Rewrite the lines from the one containing "### Architecture description" through the last line, changing "TrendingHub" to "TrendHub" and keeping everything else the same. Give only those lines.

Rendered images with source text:
· · · · · · ·

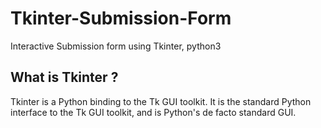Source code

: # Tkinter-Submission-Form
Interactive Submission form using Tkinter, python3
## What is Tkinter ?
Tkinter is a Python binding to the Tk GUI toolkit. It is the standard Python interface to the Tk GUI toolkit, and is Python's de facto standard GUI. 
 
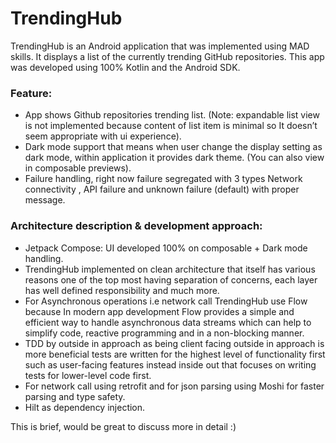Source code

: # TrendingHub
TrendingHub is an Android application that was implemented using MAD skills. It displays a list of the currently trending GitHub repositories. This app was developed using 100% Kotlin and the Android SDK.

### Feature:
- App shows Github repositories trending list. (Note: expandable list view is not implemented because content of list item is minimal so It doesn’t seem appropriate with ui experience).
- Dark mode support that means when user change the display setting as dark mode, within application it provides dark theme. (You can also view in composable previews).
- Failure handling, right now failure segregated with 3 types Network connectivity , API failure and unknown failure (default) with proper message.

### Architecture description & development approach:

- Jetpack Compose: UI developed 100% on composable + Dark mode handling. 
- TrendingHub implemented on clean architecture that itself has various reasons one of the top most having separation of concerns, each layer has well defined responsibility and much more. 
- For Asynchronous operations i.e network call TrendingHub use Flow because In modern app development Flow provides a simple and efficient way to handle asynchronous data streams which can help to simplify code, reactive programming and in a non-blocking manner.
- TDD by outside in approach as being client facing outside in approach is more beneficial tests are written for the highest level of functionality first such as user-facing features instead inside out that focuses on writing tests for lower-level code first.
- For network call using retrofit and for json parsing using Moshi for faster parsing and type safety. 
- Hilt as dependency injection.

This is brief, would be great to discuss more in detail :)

· · · · · · ·

- Solution below
### Architecture description & development approach:

- Jetpack Compose: UI developed 100% on composable + Dark mode handling. 
- TrendHub implemented on clean architecture that itself has various reasons one of the top most having separation of concerns, each layer has well defined responsibility and much more. 
- For Asynchronous operations i.e network call TrendHub use Flow because In modern app development Flow provides a simple and efficient way to handle asynchronous data streams which can help to simplify code, reactive programming and in a non-blocking manner.
- TDD by outside in approach as being client facing outside in approach is more beneficial tests are written for the highest level of functionality first such as user-facing features instead inside out that focuses on writing tests for lower-level code first.
- For network call using retrofit and for json parsing using Moshi for faster parsing and type safety. 
- Hilt as dependency injection.

This is brief, would be great to discuss more in detail :)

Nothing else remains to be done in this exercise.